As I gathered this month’s list of recipes, it became abundantly clear just how much we’ve been missing Indian food! Our favorite neighborhood takeout place has been closed completely, and we have no idea if they’ll be able to, or even plan to reopen once it’s safe for restaurants to do so.
As someone who enjoys many different cuisines, I have no words to really express how I feel about the national conversation we’re currently having about racism. We CAN do better, and we MUST do better. It seems almost out of touch to write about food at the moment, but maybe not given the Alison Roman/Chrissy Teigen conversation.
I want to continue to highlight the recipes so generously shared by people of color. I will forever be a student of their techniques, flavors and histories.
Here’s what I tried:
Aloo Gobi from Cook with Manali
After the less-than-stellar results that I got from Smitten Kitchen’s curry recipe last month, I went looking for other iterations. Thankfully, I stumbled on Manali’s website.
I should’ve pre-cooked my cauliflower and potatoes a bit more than I did, and I didn’t have the dry mango powder that the recipe called for. I used ground black lime from Burlap & Barrel, and the result was delicious! I’m already looking forward to trying more of Manali’s recipes.
Cauliflower, Cashew Pea and Coconut Curry from The New York Times
This was probably my favorite dish from all of May! Written by Tejal Rao, it was very easy to make, and leaving out most of the chiles didn’t effect the flavor at all, really. It was rich, hearty, and I’ll definitely be adding this vegan recipe to our regular rotation.
Potato Soup with Indian Spices from The New York Times
David Tanis, how did you know I’d have a large pile of potatoes to cook through?
I added a dollop of yogurt to mine. It was easy, simple, comforting. It was perfect for tackling the mountain of potatoes in my kitchen, and I got to actually use some of the asafoetida I bought from Kalustyan’s a while back!
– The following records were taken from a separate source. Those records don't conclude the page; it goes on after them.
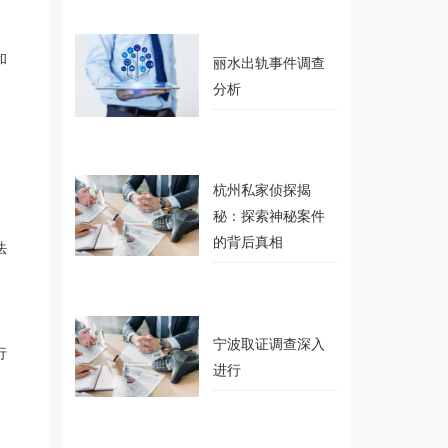
和
丽水出轨事件调查
分析
杭州私家侦探揭
秘：探索神秘案件
的背后真相
法
宁波取证调查深入
行
进行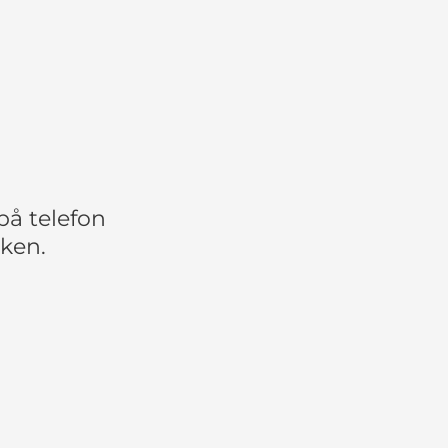
å telefon
kken.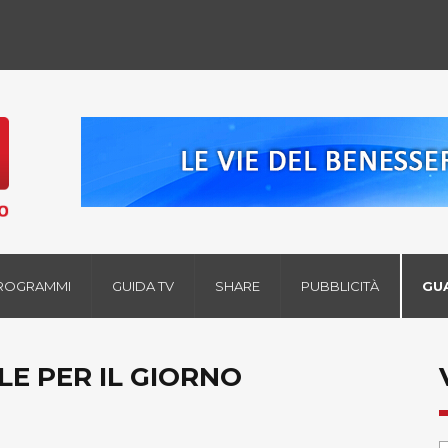
ROGRAMMI
GUIDA TV
SHARE
PUBBLICITÀ
GU
LE PER IL GIORNO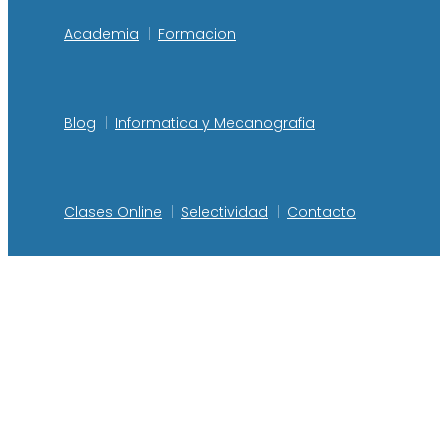
Academia
Formacion
Blog
Informatica y Mecanografia
Clases Online
Selectividad
Contacto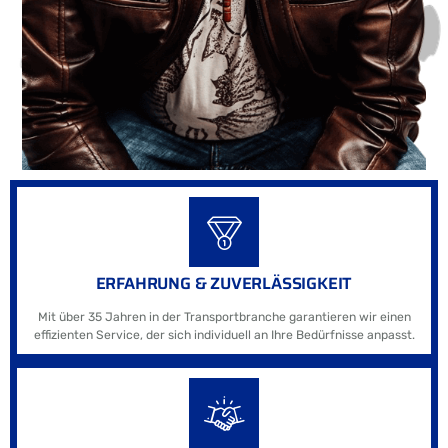
ERFAHRUNG & ZUVERLÄSSIGKEIT
Mit über 35 Jahren in der Transportbranche garantieren wir einen
effizienten Service, der sich individuell an Ihre Bedürfnisse anpasst.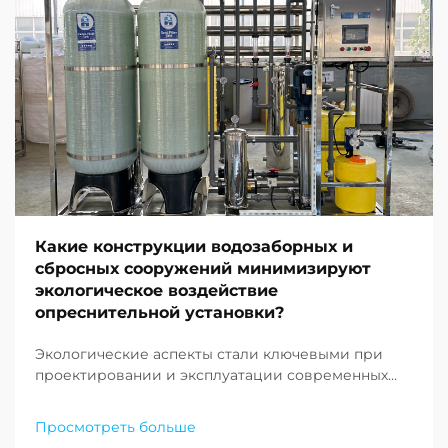
Какие конструкции водозаборных и
сбросных сооружений минимизируют
экологическое воздействие
опреснительной установки?
Экологические аспекты стали ключевыми при
проектировании и эксплуатации современных
опреснительных объектов по всему миру. По
мере того как нехватка пресной воды продолжает
Просмотреть больше
ставить под угрозу сообщества по всему земному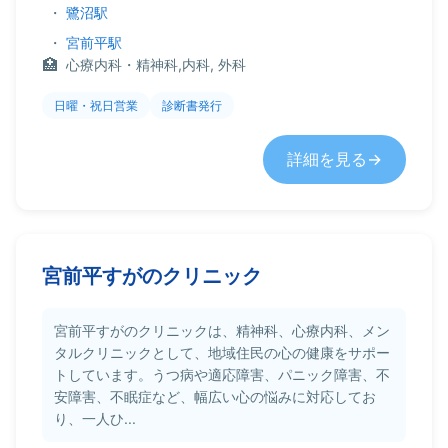
・
鷺沼駅
・
宮前平駅
心療内科・精神科,内科, 外科
日曜・祝日営業
診断書発行
詳細を見る
宮前平すがのクリニック
宮前平すがのクリニックは、精神科、心療内科、メン
タルクリニックとして、地域住民の心の健康をサポー
トしています。うつ病や適応障害、パニック障害、不
安障害、不眠症など、幅広い心の悩みに対応してお
り、一人ひ...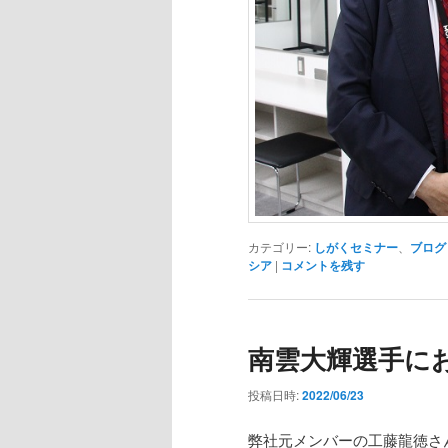
カテゴリー:
しがくセミナー
、
ブログ
シア
|
コメントを残す
南雲大輝選手に
投稿日時:
2022/06/23
弊社元メンバーの工藤龍徳さ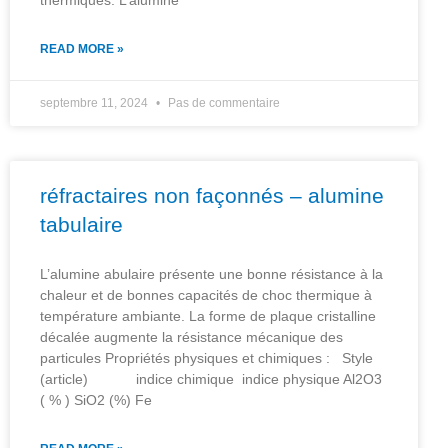
READ MORE »
septembre 11, 2024
Pas de commentaire
réfractaires non façonnés – alumine
tabulaire
L’alumine abulaire présente une bonne résistance à la
chaleur et de bonnes capacités de choc thermique à
température ambiante. La forme de plaque cristalline
décalée augmente la résistance mécanique des
particules Propriétés physiques et chimiques : Style
(article) indice chimique indice physique Al2O3
( % ) SiO2 (%) Fe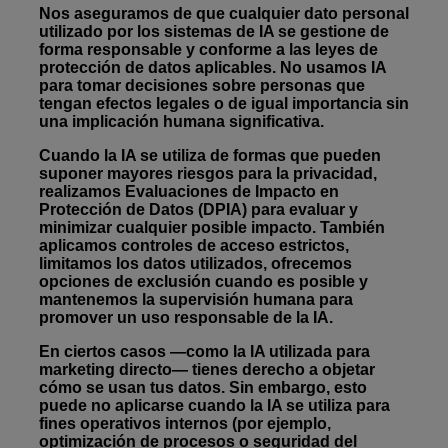
Nos aseguramos de que cualquier dato personal
utilizado por los sistemas de IA se gestione de
forma responsable y conforme a las leyes de
protección de datos aplicables. No usamos IA
para tomar decisiones sobre personas que
tengan efectos legales o de igual importancia sin
una implicación humana significativa.
Cuando la IA se utiliza de formas que pueden
suponer mayores riesgos para la privacidad,
realizamos Evaluaciones de Impacto en
Protección de Datos (DPIA) para evaluar y
minimizar cualquier posible impacto. También
aplicamos controles de acceso estrictos,
limitamos los datos utilizados, ofrecemos
opciones de exclusión cuando es posible y
mantenemos la supervisión humana para
promover un uso responsable de la IA.
En ciertos casos —como la IA utilizada para
marketing directo— tienes derecho a objetar
cómo se usan tus datos. Sin embargo, esto
puede no aplicarse cuando la IA se utiliza para
fines operativos internos (por ejemplo,
optimización de procesos o seguridad del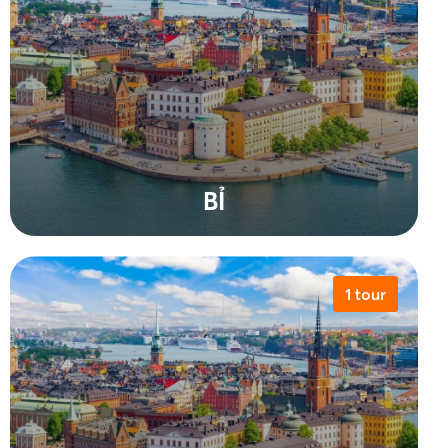
BỈ
1 tour
Xem tất cả tour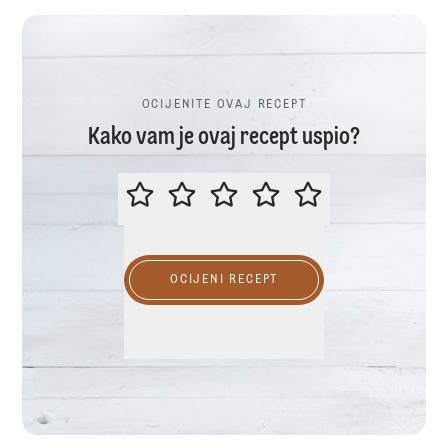
OCIJENITE OVAJ RECEPT
Kako vam je ovaj recept uspio?
OCIJENITE OVAJ RECEPT
OCIJENI RECEPT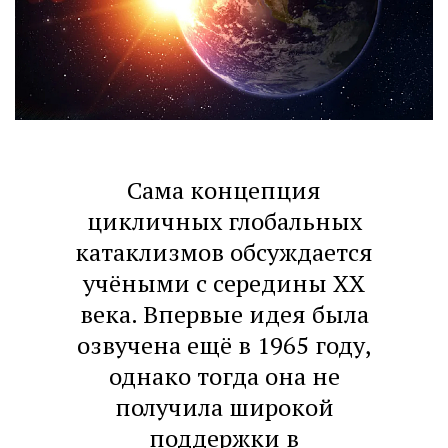
Сама концепция
цикличных глобальных
катаклизмов обсуждается
учёными с середины XX
века. Впервые идея была
озвучена ещё в 1965 году,
однако тогда она не
получила широкой
поддержки в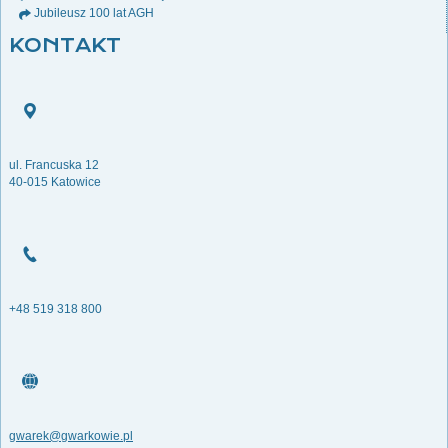
Jubileusz 100 lat AGH
KONTAKT
ul. Francuska 12
40-015 Katowice
+48 519 318 800
gwarek@gwarkowie.pl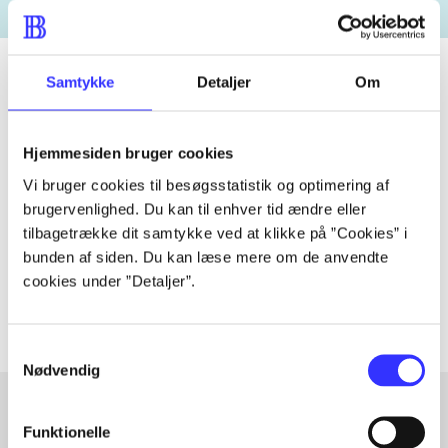
Samtykke
Detaljer
Om
Tidsskrift
Hjemmesiden bruger cookies
Artiklen er en del af
Vi bruger cookies til besøgsstatistik og optimering af
brugervenlighed. Du kan til enhver tid ændre eller
lorem ipsum dolor sit amet ...
tilbagetrække dit samtykke ved at klikke på ”Cookies” i
Tidsskrift
bunden af siden. Du kan læse mere om de anvendte
Artiklerne i
handler ofte om
cookies under ”Detaljer”.
Samtykkevalg
Nødvendig
Funktionelle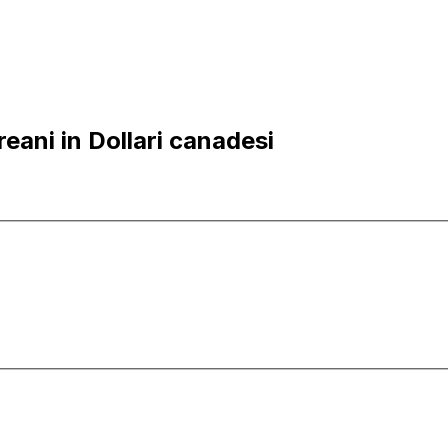
ani in Dollari canadesi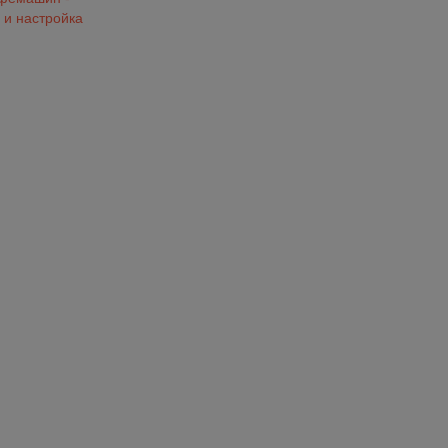
 и настройка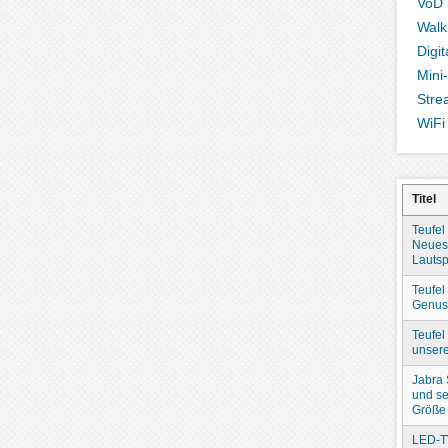
VoD
Wal
Digi
Mini
Stre
WiFi
Titel
Teufel
Neues
Lautsp
Teufel
Genuss
Teufel
unser
Jabra
und se
Größe
LED-T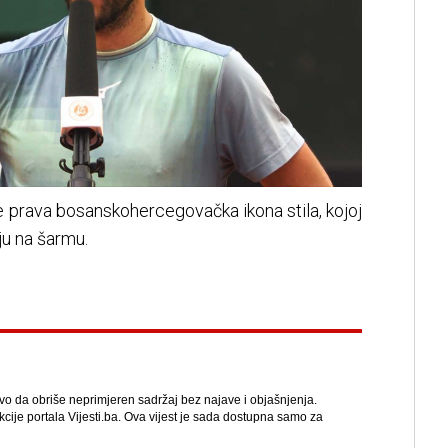
 prava bosanskohercegovačka ikona stila, kojoj
u na šarmu.
avo da obriše neprimjeren sadržaj bez najave i objašnjenja.
kcije portala Vijesti.ba. Ova vijest je sada dostupna samo za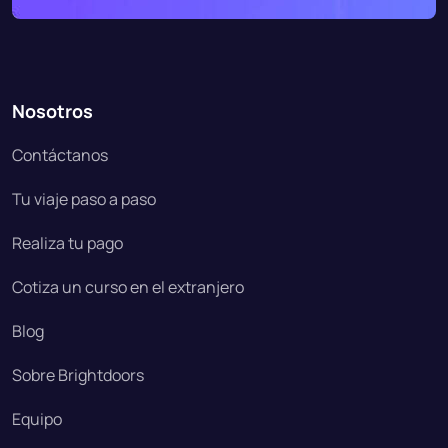
Nosotros
Contáctanos
Tu viaje paso a paso
Realiza tu pago
Cotiza un curso en el extranjero
Blog
Sobre Brightdoors
Equipo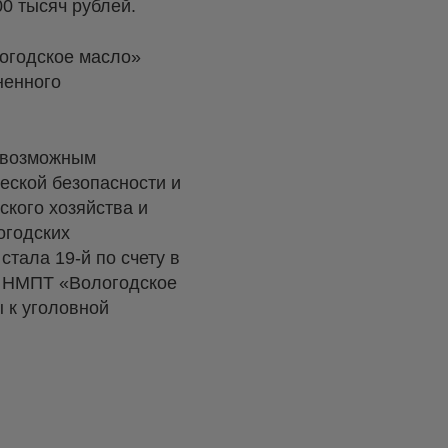
0 тысяч рублей.
огодское масло»
ненного
о возможным
еской безопасности и
ского хозяйства и
огодских
стала 19-й по счету в
а НМПТ «Вологодское
 к уголовной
Black Pepper Poke Salmon Bowl from Nadiya Hussain
Her poke bowls were great! Admittedly, I used trout instead of salmon. We received a pair of very fresh trout in our Honey Badger market box. I ate my trout raw, but cooked my partner’s. The highlight of this recipe really is the mayo-based sauce. I’m sure it’d also be delicious in a tuna salad.
This is the first recipe of Nadiya’s that I’ve tried, and I can’t wait to try a few more. I’ll definitely be doing a more in depth post about them.
Cold-Brewed Iced Coffee from The New York Times
It is officially cold brew season!
Sadly, this was just sort of meh. It’s such a small amount of cold brew, and it wasn’t particularly concentrated. We thought it was much improved without watering it down, as the instructions say to do.
Kuku Sabzi from Samin Nosrat
Kuku sabzi is officially the hero recipe of CSA boxes. At one point, we had so many greens in our fridge, getting to the milk or the eggs was like digging through shrubbery!
Kuku sabzi is far superior to both frittatas and quiche, in my opinion. I love the exaggerated ratio of greens to eggs. And in one dish, I had successfully cooked through a bundle of ramps, some spring onions, a big bag of watercress, some wild spinach and some sad collard greens that needed to be eaten.